A move away from gray is already underway among affluent homeowners. “In high-end, luxury homes that are very individually designed, they’re the first people to go down a different path because they can afford something else,” Viera said. Her clients go to extremes, either black floors or very light sand tones, she added.
However, many people don’t have the luxury or extra income to decide against a unit just because it has gray floors.
Lucía Massucco, a 28-year-old artist, isn’t a fan of the flooring. “It’s impossible to create a warm, cozy atmosphere with them,” Massucco said. “You have a very soulless and clinical feeling.”
But last year, while house hunting in Vancouver, British Columbia, Massucco had a hard time finding a modern apartment without gray floors. She found that all of the options with other flooring options were either luxury apartments, way out of her budget, or old and run-down. Deciding against going broke for aesthetic reasons or risking living with bed bugs, she opted for a one-bedroom apartment with light gray floorboards.
The feeling of being stuck on the gray ground has provoked violent backlash on the internet.
“Soulless” but “Functional”
Social media provides a platform where people’s likes can spread and their dislikes can go viral — being a hater can lead to likes and followers.
Floors are subject to the same rapid trend cycle as jeans, indoor plants, headphones or croissants. The internet isn’t helping to slow things down either, as the hottest trend has just seemed elusive, appearing and disappearing so fast that most people can’t keep up.

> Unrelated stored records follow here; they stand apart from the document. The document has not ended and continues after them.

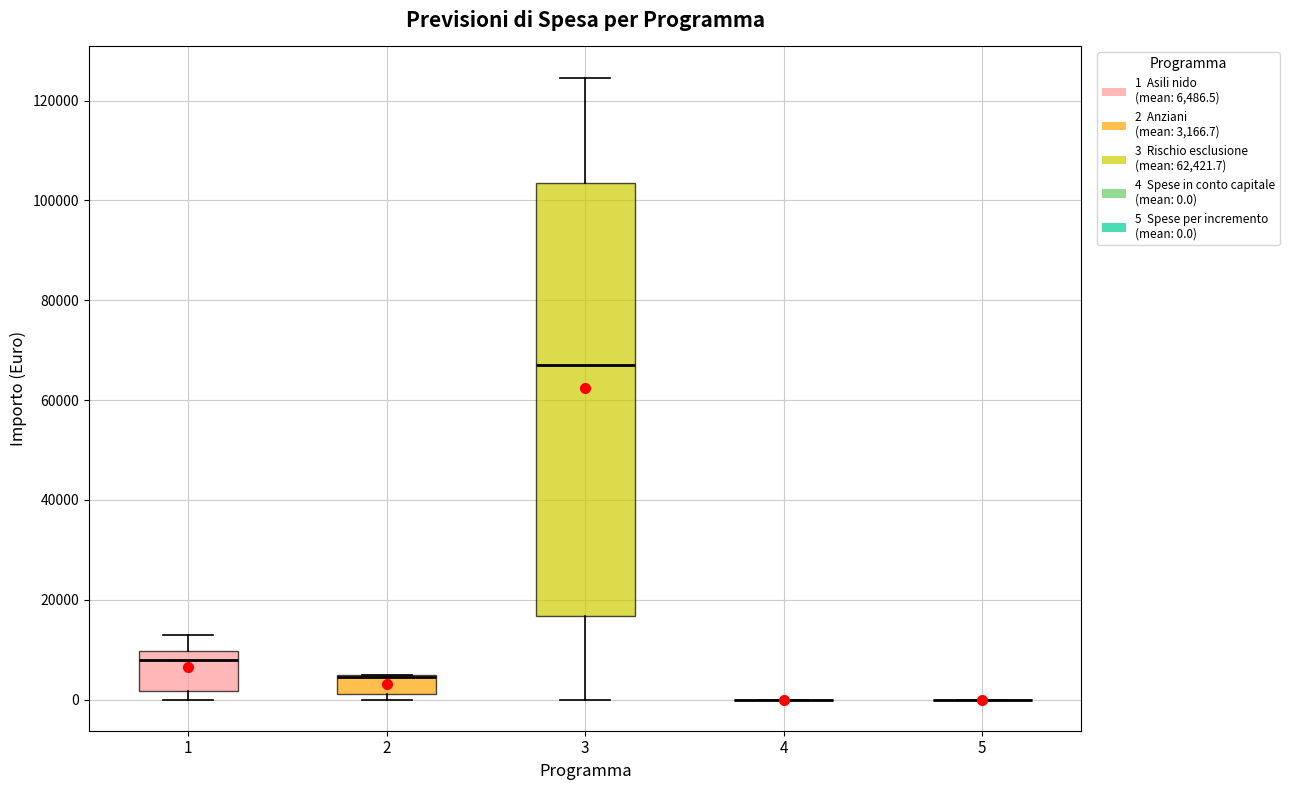

Reading left to right, transcribe this box plot: for each box, give where its median line is, the range the box spans, and where its two whiskers end, as read against the y-axis. The values are not printed on the chart, so give them approximately, as read against the axis.

1: median 8000, box 2000 to 10000, whiskers 0 to 14000
2: median 4000 (drawn on the box's upper edge), box 2000 to 4000, whiskers 0 to 6000
3: median 68000, box 16000 to 104000, whiskers 0 to 124000
4: box collapsed to a line at 0, whiskers 0 to 0
5: box collapsed to a line at 0, whiskers 0 to 0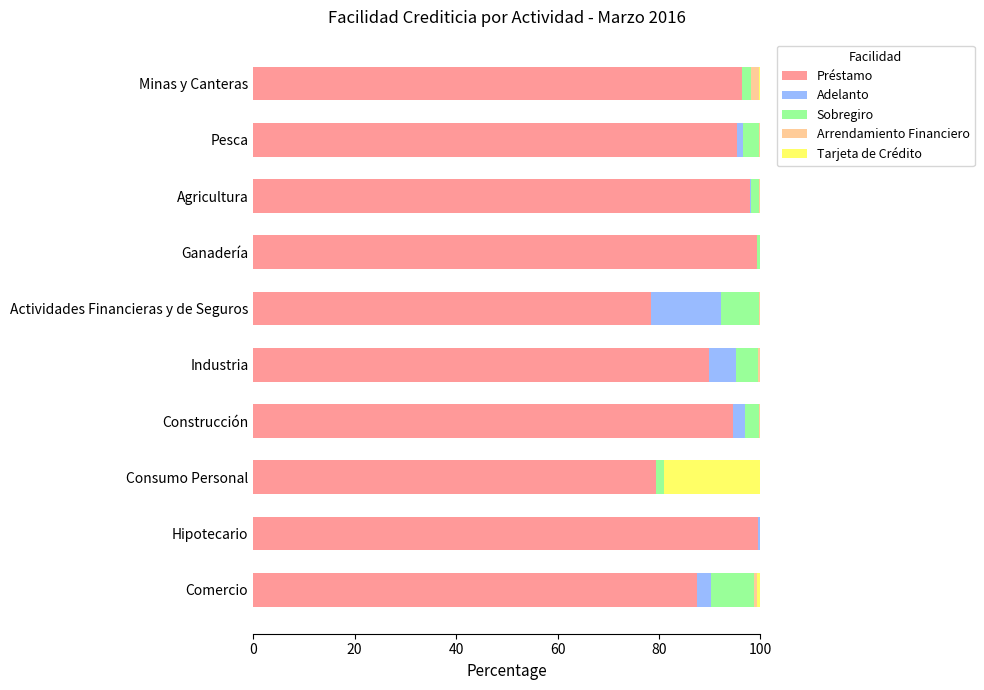

True or false: Préstamo has a value of 132.4 at Consumo Personal.

False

And in a few years — or sometimes even sooner — people start hating them. For example, hardwood floors—where wooden slats are arranged in a repeating, geometric pattern—were all the rage in New York in the 1960s and 1970s. Today, customers are put off by them, said Keyan Sanai, an agent at Douglas Elliman in New York. “That’s something I have to hide now,” he said.
And although he’s heard complaints about gray floors lately, Sanai said it’s sometimes preferable to clients because it means the apartment has been recently modernized, even if it’s not particularly thoughtfully designed. “When you’re lucky enough to have floors in a New York apartment that aren’t 100 years old, that’s exciting,” he said.

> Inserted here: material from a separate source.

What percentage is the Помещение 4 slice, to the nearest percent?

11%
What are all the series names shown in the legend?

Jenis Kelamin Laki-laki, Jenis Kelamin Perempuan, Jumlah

Claire Lower, a 36-year-old editor at Lifehacker, a lifehacks blog, bought her Portland, Oregon home in 2020, which featured gray floors. However, she called the floors “soulless” and “corporate neutral.” found that they were at least easy to clean. “They are functional. There is nothing wrong with them, so renewal is not a priority,” she said.
Still, Beagley is in love with her gray floors. “When I discovered gray floors, I was ecstatic,” she said.